City Tech students design, build home for 2015 Solar Decathlon competition
In 2012, Superstorm Sandy showed that new models for housing that meet the needs of a high-density urban environment are desperately needed. A team of approximately 60 City Tech students is contributing its solution in a net-zero energy model home, as part of the U.S. Department of Energy’s 2015 Solar Decathlon international competition. The model home — built on a donated site at the Brooklyn Navy Yard — will be shipped to California at the end of this month for the final phase of the competition. After the competition, City Tech will donate the retrofitted model home to a disabled veteran.

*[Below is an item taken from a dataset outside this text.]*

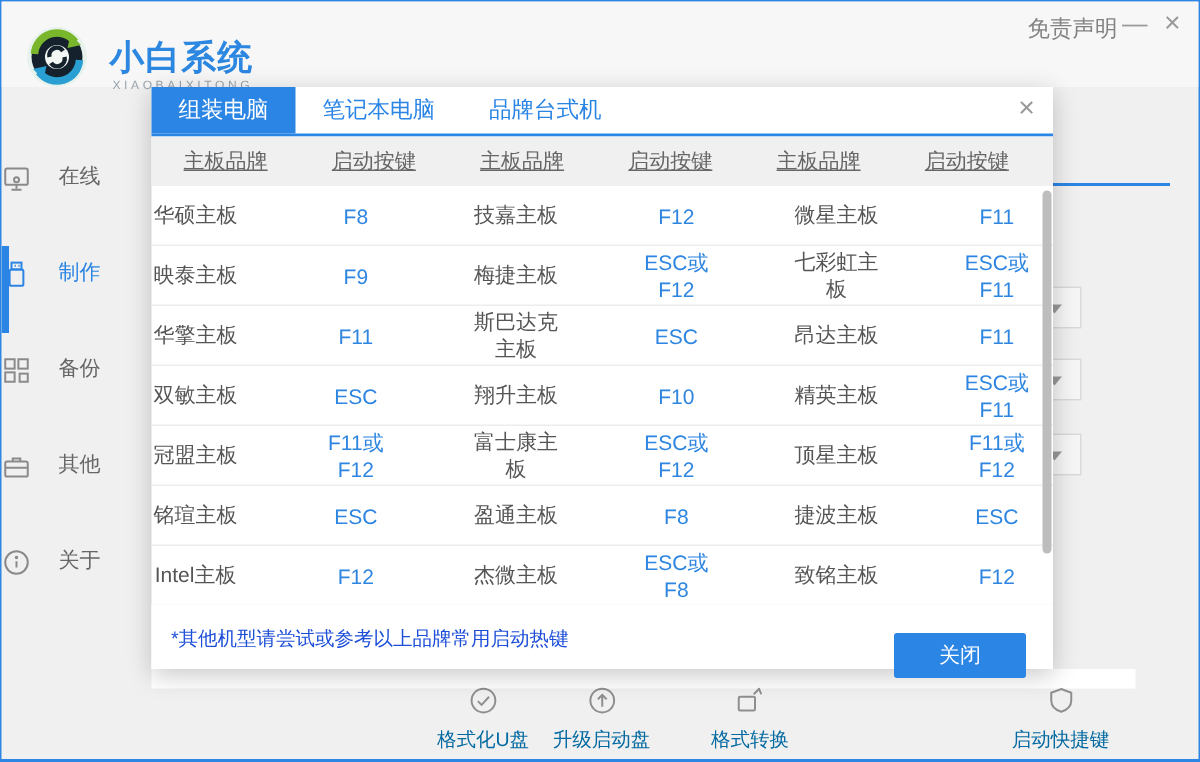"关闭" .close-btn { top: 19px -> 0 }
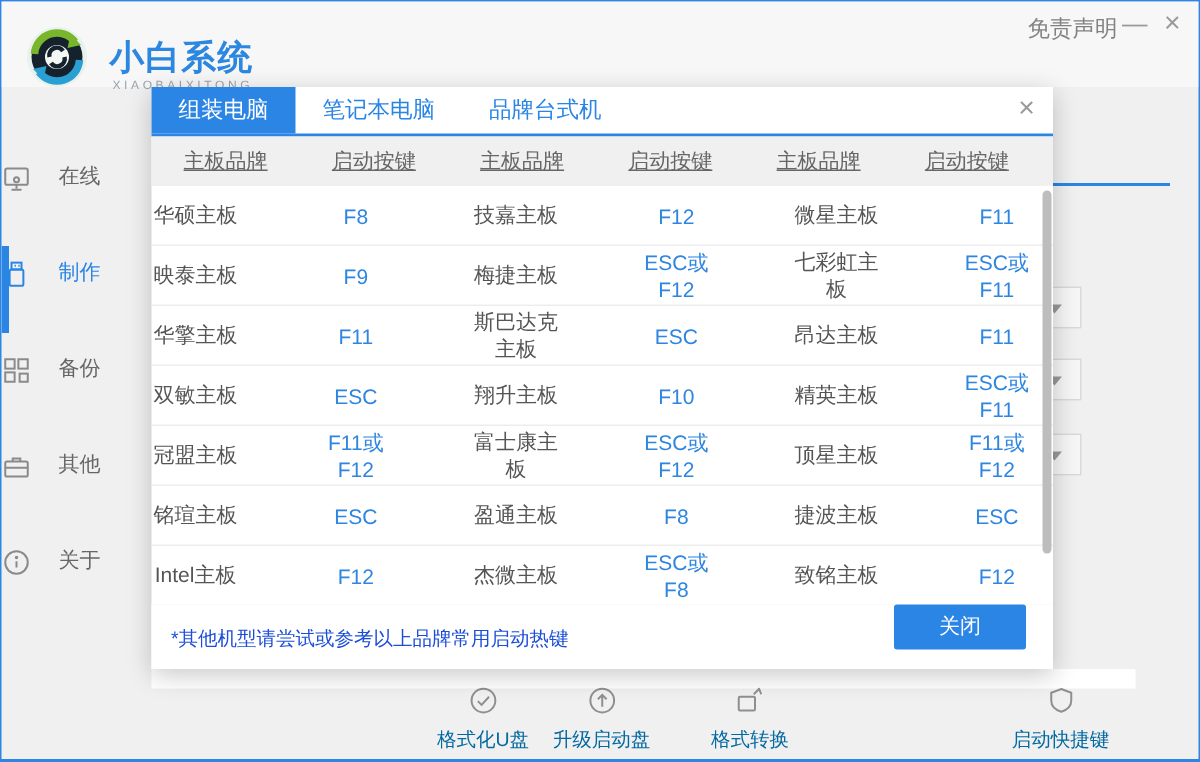"格式化U盘" .tool-item { color: #0369a1 -> #701a75 }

City Tech’s team was selected as one of 20 student teams worldwide to compete in the two-year Solar Decathlon process to build solar-powered, energy efficient houses that combine affordability, innovation and design excellence. The college’s team, called Team DURA (Diverse, Urban, Resilient, Adaptable), created the DURA house — a stackable design to provide relief after catastrophic storms that can also be used for mobile and low-income housing in urban areas — with materials never before used in the U.S.
“A lot of our work has been inspired by our location,” said decathlete Evgenia Gorovaya, a sophomore studying environmental planning and math. “The qualities of diversity and being urban go hand-in-hand because City Tech is one of the most diverse colleges in the United States. And a lot of different mindsets went into developing our design.”